Nandini is married to Aditya Sarin, an industrialist, and is currently working in his organisation to find out what works for her. Sneha is busy juggling her career and her son, supported by her help, Amla. Their friendship goes way back, and they have been together through all sorts of trouble. Both of them are very protective towards the other. Now, all that Nandini wants is for her friend to have the same sort of bliss that she shares with Aditya. Sneha’s ordered life goes up in the air when she comes across Nikhil, with whom she shares some unpleasant history. And he doesn’t come alone, he comes with Aditya’s ex-fiancee Gayatri, who, apparently, is still hung up on Aditya.

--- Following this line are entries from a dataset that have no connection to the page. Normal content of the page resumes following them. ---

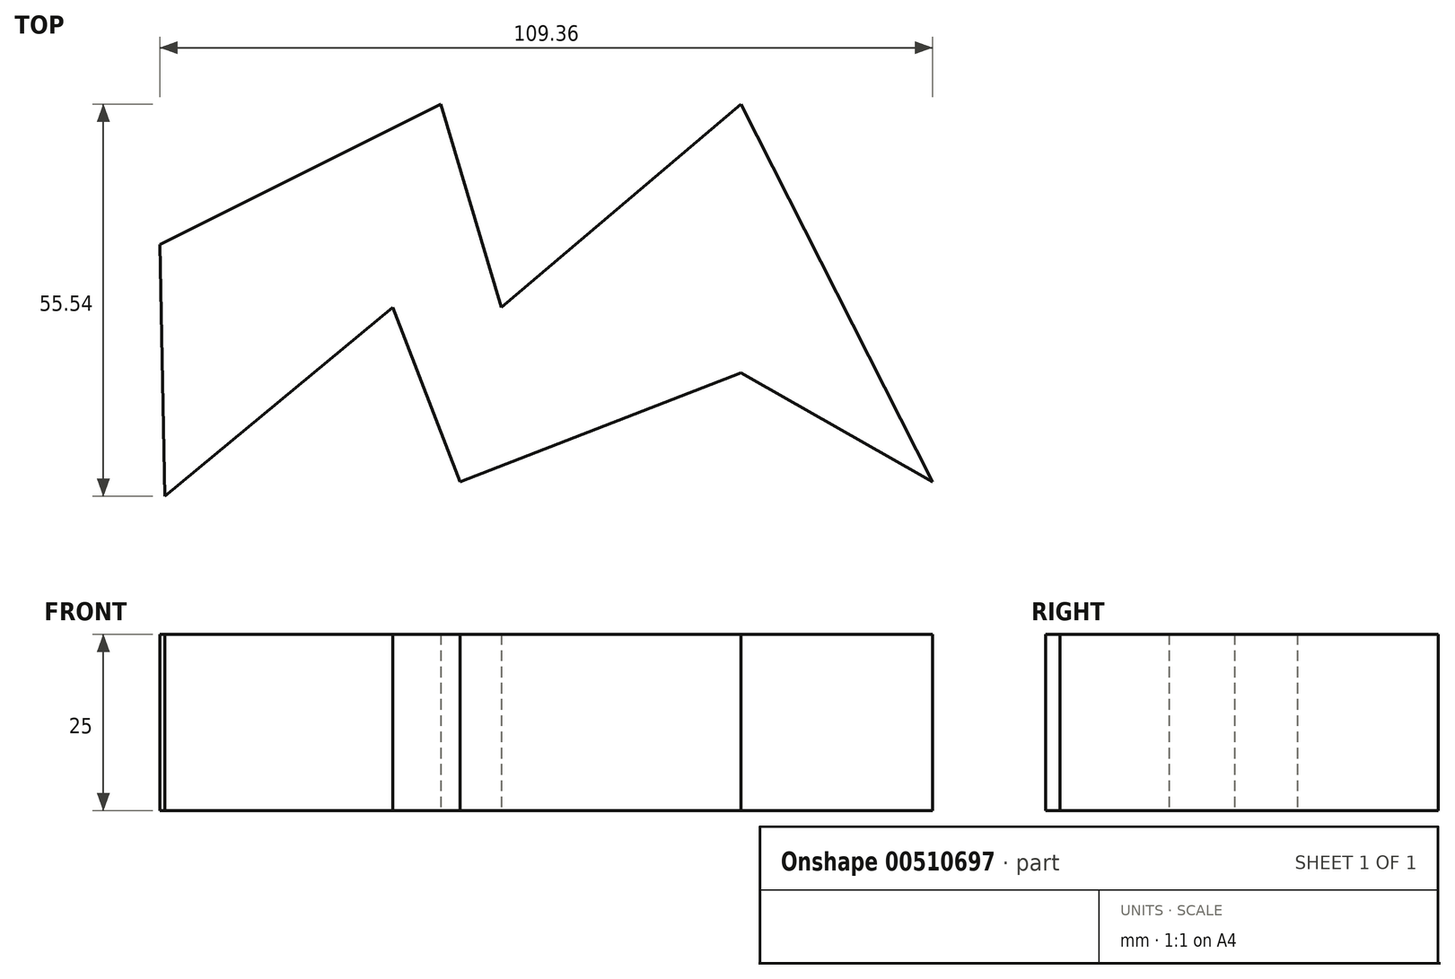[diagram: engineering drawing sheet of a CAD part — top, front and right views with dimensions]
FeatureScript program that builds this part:
annotation { "Feature Type Name" : "Feature", "Feature Type Description" : "" }
export const myFeature = defineFeature(function(context is Context, id is Id, definition is map)
    precondition{}
    {
        {
            var Q0;
            Q0=qCreatedBy(makeId("Top.planeOp"),FACE);
            var sketch = newSketch(context, id + "F0", { "sketchPlane" : qUnion([Q0])});
            skLineSegment(sketch, "E0", {"start": v(-57.85, -17.47) * mm, "end": v(-58.54, 18.19) * mm});
            skLineSegment(sketch, "E1", {"start": v(-58.54, 18.19) * mm, "end": v(-18.77, 38.07) * mm});
            skLineSegment(sketch, "E2", {"start": v(-18.77, 38.07) * mm, "end": v(-10.2, 9.27) * mm});
            skLineSegment(sketch, "E3", {"start": v(-10.2, 9.27) * mm, "end": v(23.73, 38.07) * mm});
            skLineSegment(sketch, "E4", {"start": v(23.73, 38.07) * mm, "end": v(50.82, -15.4) * mm});
            skLineSegment(sketch, "E5", {"start": v(50.82, -15.4) * mm, "end": v(23.73, 0) * mm});
            skLineSegment(sketch, "E6", {"start": v(23.73, 0) * mm, "end": v(-16.03, -15.4) * mm});
            skLineSegment(sketch, "E7", {"start": v(-16.03, -15.4) * mm, "end": v(-25.6, 9.27) * mm});
            skLineSegment(sketch, "E8", {"start": v(-25.6, 9.27) * mm, "end": v(-57.85, -17.47) * mm});
            skSolve(sketch);
        }
        {
            var Q0;
            Q0=makeQuery(id+"F0.imprint","IMPRINT",FACE,{"disambiguationData":[TD([[makeQuery(id+"F0.imprint","IMPRINT",EDGE,{"derivedFrom":sQuery(id+"F0.wireOp",EDGE,"E0")}),-1.0]])]});
            extrude(context, id + "F1", {"entities" : qUnion([Q0]), "depth" : 25 * mm});
        }
    });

Before she knows it, Sneha is in the middle of all sorts of chaos. Nandini and Aditya’s marriage seems to be unraveling, Hers and Nandini’s friendship seems to be history, and the only person who can help her is Nikhil. Nikhil who can’t stand her, Nikhil, who, she will do anything to avoid. They need to forget their history and egos, if Nandini and Aditya’s marriage has to be saved. Of course it doesn’t help that Sneha ends up in places where she has no business being, only to add to the complications.

A light and fun read. Perfect if you want to leave your brains behind and read. A Mills and Boon sort of romance, with a few additional twists thrown in. And all that goes with tales of this sort, two people with incredible chemistry, but seem to rub each other the wrong way. Sneha and Nandini’s friendship was something I really enjoyed reading about. That added some freshness to the tale. The twists and turns were, well, predictable, but the book is quick-paced, so you don’t really get bored. The background tale of the antagonism between Sneha and Nikhil was rather tame as well, and in some ways a little disappointing. The descriptions were very stereotyped. I mean, can someone tell me what exactly hooded eyes are? Of course, all the men were gorgeous and super rich. The amount the characters curse, was, a bit of a put off, for me, but then, that’s just probably me.

The one place it was surprisingly not stereotyped was Sneha, with her independence, and her need for speed, was a welcome change from the usual stereotypes. So was Nandini’s expectations from her marriage. It gave the book, the much-needed depth. In fact, I wish the book had explored more of these, it would have been a little more interesting, in my opinion. As such the book has more of the chemistry between Sneha and Nikhil than anything else. Although, It might work well for a younger/different audience, I suppose.

A light, quick read, perfect for a light afternoon read or a holiday read, when all you want is something nice and light.